You’ll Pick It Up As You Go Along
OK-Robot uses existing open-source vision, navigation, and grasping models to create a versatile robotic assistant — no training needed.
Tremendous progress has been made on multiple fronts in machine learning in recent years. Many of these advances — in areas like computer vision, navigation, natural language understanding, and grasping — have important implications for ongoing development efforts in robotics. These are, after all, among the core competencies that are needed by the general-purpose robots we all dream of owning one day that can clean our homes, cook us dinner, and handle all of the other mundane household tasks that most of us loathe.
One cannot help but wonder why, when so many technological breakthroughs have been achieved, we still seem to be so far away from true general-purpose robots. Even the best of the best robots available today are plagued with brittleness and tend to fail in completing tasks far more often than they succeed — especially when they are put to work outside of a carefully controlled laboratory environment.
Most people assume that this problem results from the fact that training the massive machine learning models that power the various systems of these robots is a laborious and expensive process, requiring deep pockets and expertise that few organizations have access to. There is certainly truth in this, however, the open source community has been thriving. The freely-available models that have been produced are frequently demonstrated to be more capable than state of the art closed systems in terms of accuracy and efficiency.
A team of engineers at New York University and AI at Meta recently spent some time trying to understand how open-source machine learning models can be utilized to build a more capable robot that can operate under a wide range of conditions. In the process they created what they call OK-Robot (Open Knowledge Robot), a robot that can perform arbitrary pick-and-drop operations in previously unseen real-world environments. Through careful integration of the components, they built a robot with a high success rate and no need for data collection or model training — every component of the system was acquired off-the-shelf.
The robot itself is a Stretch, manufactured by Hello Robotics.
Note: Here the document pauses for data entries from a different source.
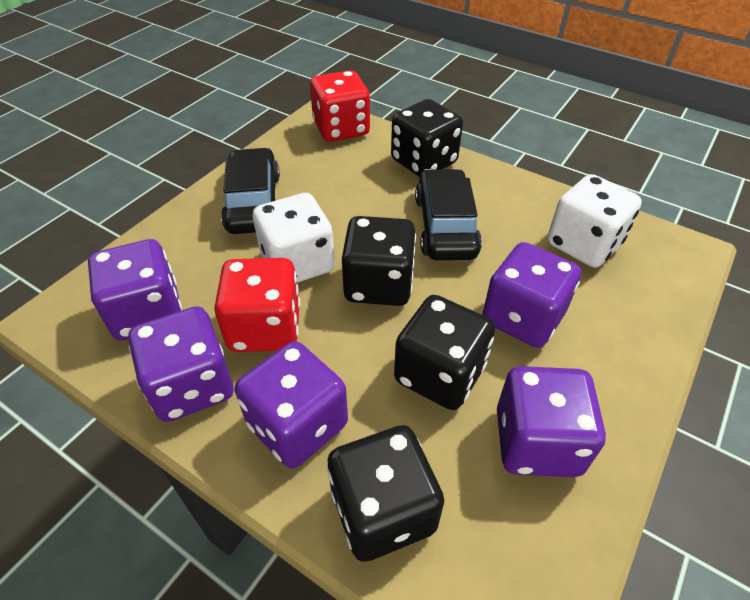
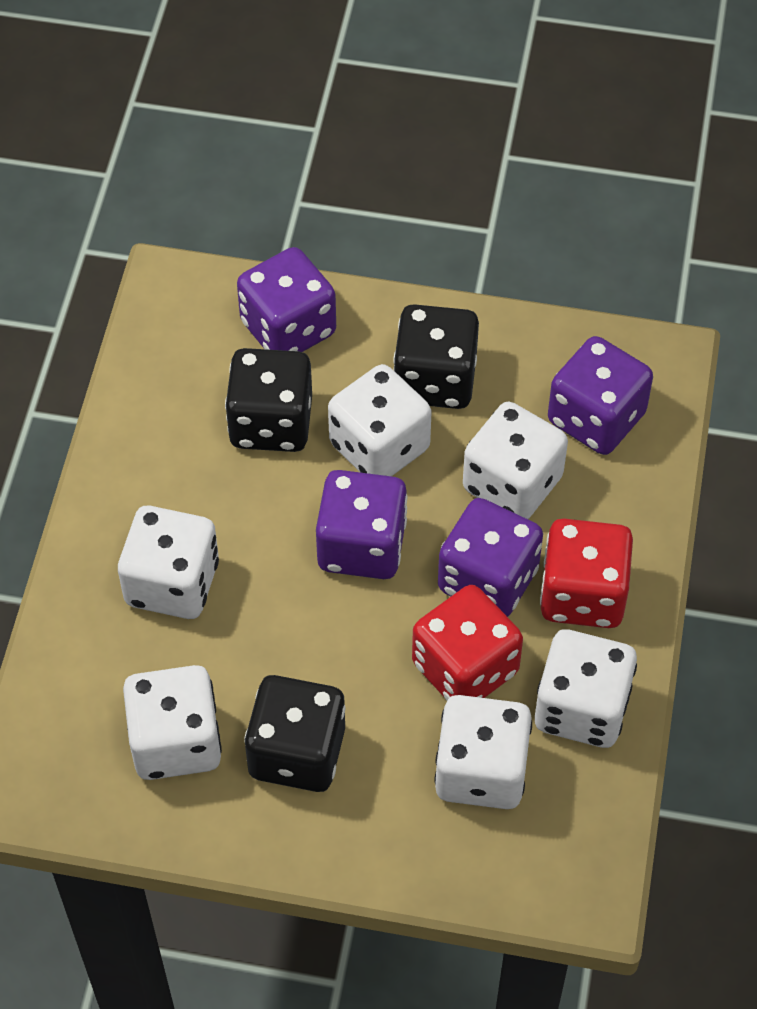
black car: [221,147,280,234] [415,169,482,260] = 2 -> none = 0
black dice: [327,425,444,562] [342,216,416,306] [391,99,463,177] [394,295,495,410] = 4 -> [225,348,312,452] [244,675,346,792] [393,304,479,409] = 3
purple dice: [88,239,182,340] [128,306,233,422] [235,341,348,468] [482,242,581,348] [497,366,606,477] = 5 -> [237,247,336,352] [316,470,407,579] [438,498,543,617] [548,336,653,455] = 4
white dice: [253,193,335,283] [547,174,642,268] = 2 -> [118,505,219,619] [123,665,222,780] [328,364,431,476] [434,695,532,809] [463,402,568,519] [535,629,637,748] = 6

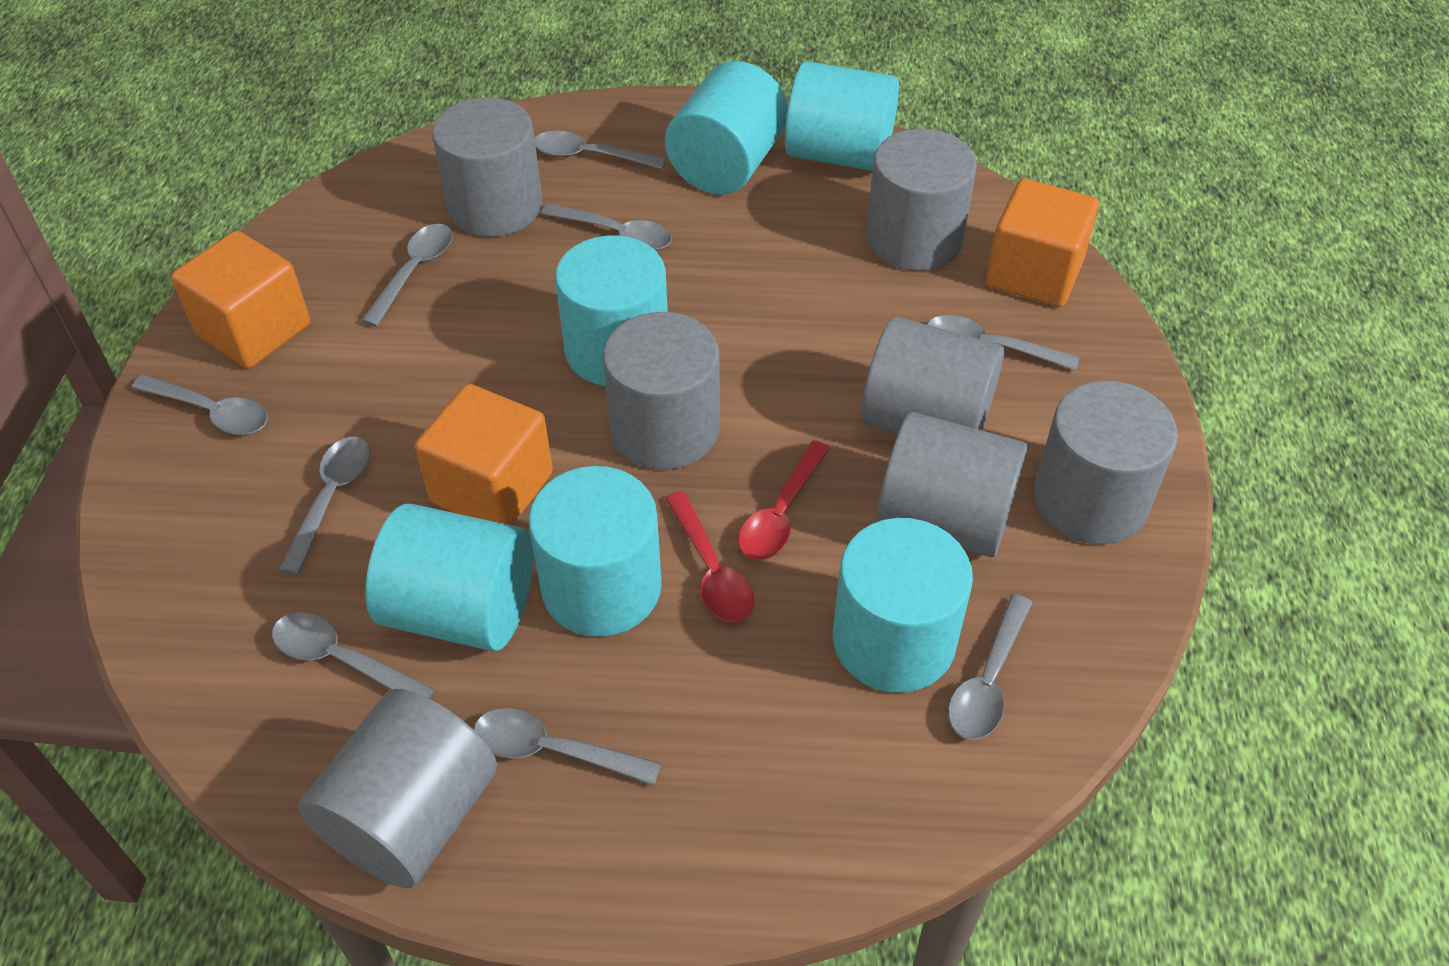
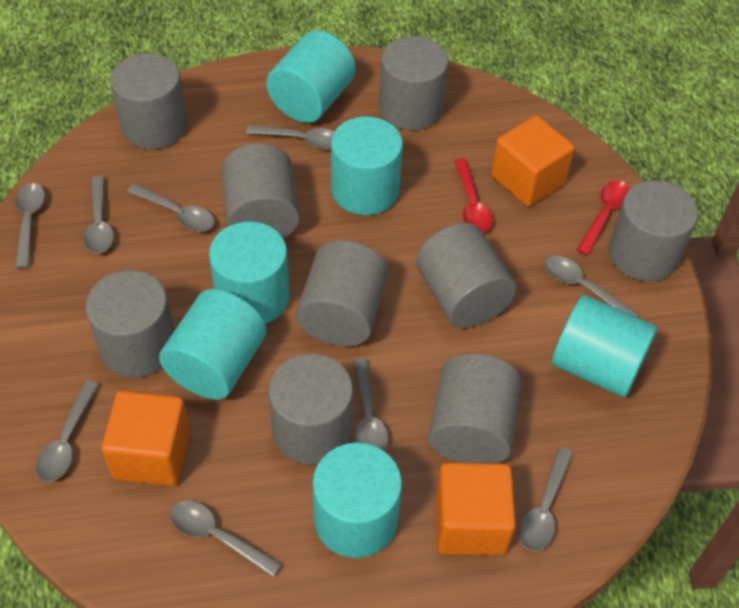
grey cylinder: [298,689,497,888] [432,97,542,237] [603,312,720,470] [861,317,1004,433] [866,129,977,271] [877,412,1028,557] [1034,380,1178,544] = 7 -> [85,270,174,378] [110,53,187,149] [221,143,300,239] [268,354,353,465] [296,240,388,346] [379,36,449,130] [416,223,516,328] [428,353,521,463] [608,180,698,282] = 9

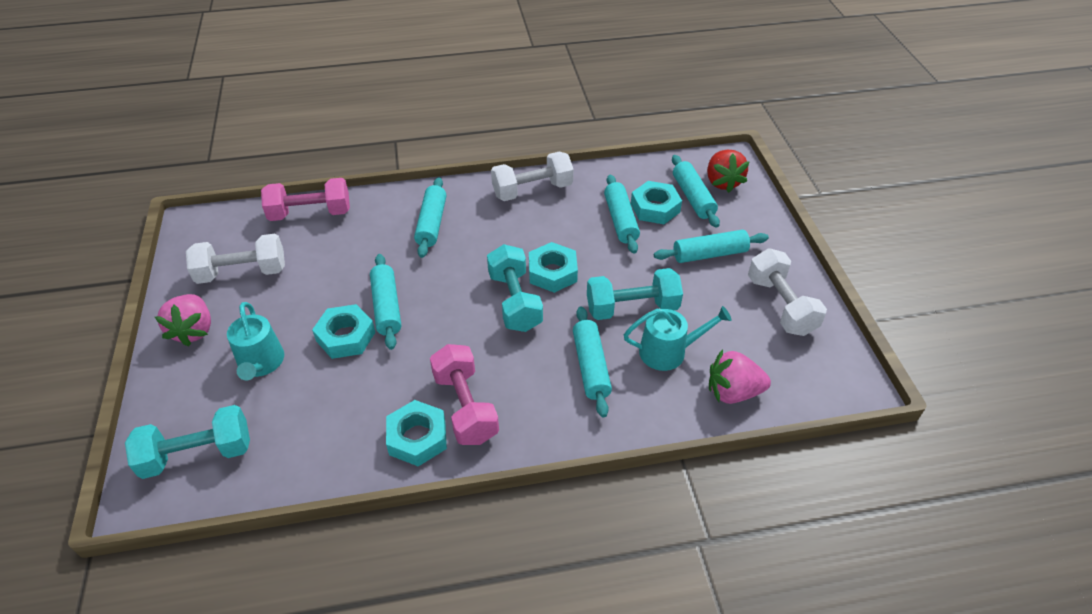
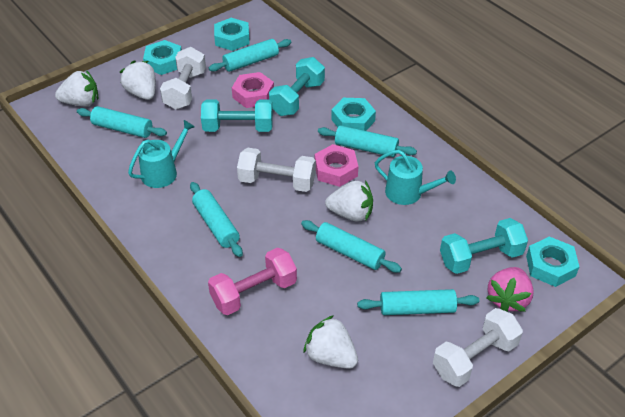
pink dumbbell: [261,178,350,221] [430,344,499,445] = 2 -> [208,247,297,315] = 1
pink nut: none = 0 -> [232,72,274,108] [315,144,358,187] = 2
pink strawberry: [155,294,211,346] [709,349,771,404] = 2 -> [486,267,534,312] = 1
red strawberry: [707,150,749,193] = 1 -> none = 0
white strawberry: none = 0 -> [55,70,98,107] [120,61,156,100] [303,315,358,369] [325,180,373,222] = 4

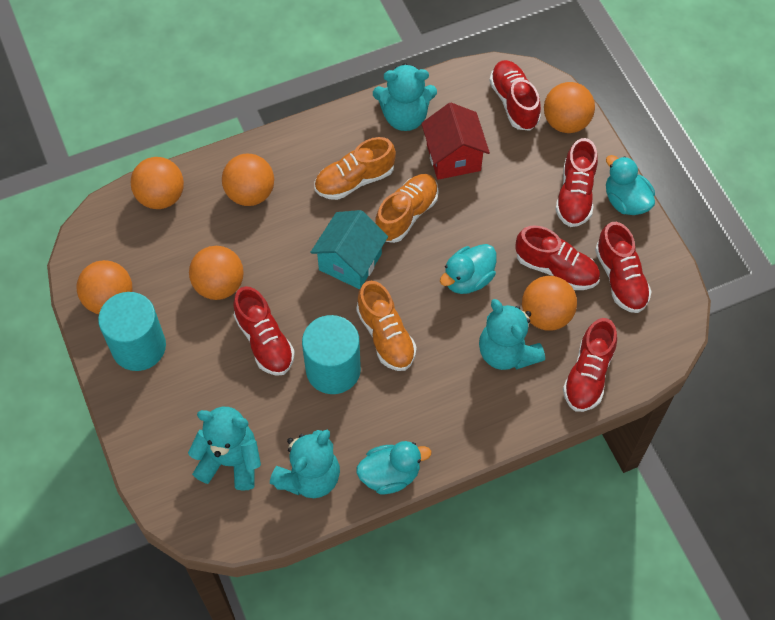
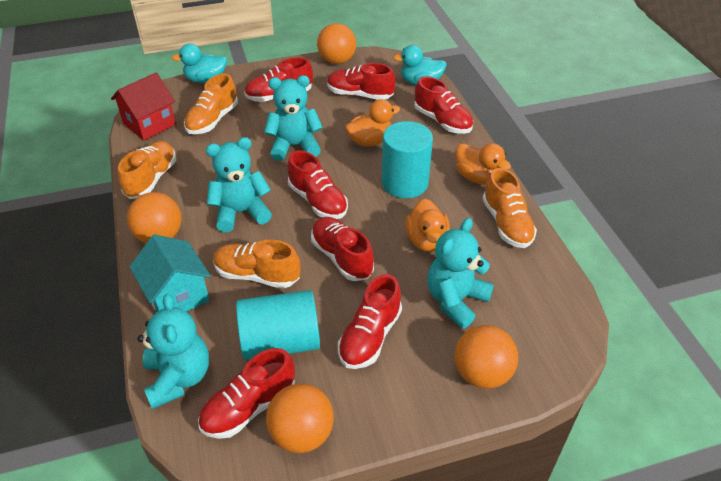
orange ball: [77,260,132,314] [131,157,184,209] [189,246,244,300] [222,154,274,206] [522,276,577,330] [544,82,595,133] = 6 -> [127,192,182,243] [266,384,333,453] [317,23,356,64] [455,325,518,389] = 4
orange duck: none = 0 -> [345,99,400,147] [405,199,450,252] [456,143,511,185] = 3
orange shoe: [314,137,396,200] [356,281,417,371] [375,174,439,243] = 3 -> [118,141,176,199] [184,73,238,134] [213,240,301,288] [483,168,537,248] = 4
red shoe: [233,286,295,376] [489,60,541,131] [516,225,600,290] [555,138,598,227] [563,318,617,412] [595,222,652,313] = 6 -> [198,348,295,439] [244,57,313,102] [288,150,348,219] [311,217,374,281] [327,63,395,100] [338,274,402,369] [414,77,473,134] = 7
turquoise duck: [356,441,431,494] [440,244,496,294] [606,155,655,215] = 3 -> [172,43,227,83] [393,45,447,85] = 2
These versatile robots have a mobile, wheeled base with a vertical bar attached to it. A gripper arm slides along this vertical bar to perform grasping actions at different heights. In order to get this robot working in a new environment, a lidar scan of the area is first performed using an iPhone and the Record3D app. This data is fed into the LangSam and CLIP models, which provide a set of vision-language representations that are stored in a semantic memory.
When a user requests that the robot pick up an object, the semantic memory is utilized to find the location of that object. A navigation algorithm then directs the robot to drive close enough to the object to pick it up, while avoiding collisions and ensuring that movement of the gripper will not be blocked in the course of the operation. Finally, a pre-trained grasping model predicts the best approach for the robotic gripper, which follows the plan to grab the desired object.
OK-Robot was evaluated in ten different real-world home environments. Despite not being supplied with any new training data, the system achieved a respectable 58.5% pick-and-drop success rate on average. It was noted that in less cluttered environments, the success rate of OK-Robot shot up to 82.4%.
The researchers’ approach may still have a good deal of room for improvement, and it may be limited to just pick-and-drop operations, but the fact that no costly data collection or model training is required makes OK-Robot very attractive. By leveraging free and open-source tools, the number of people that can participate in pushing the field forward is multiplied, making the likelihood of future technological breakthroughs much greater.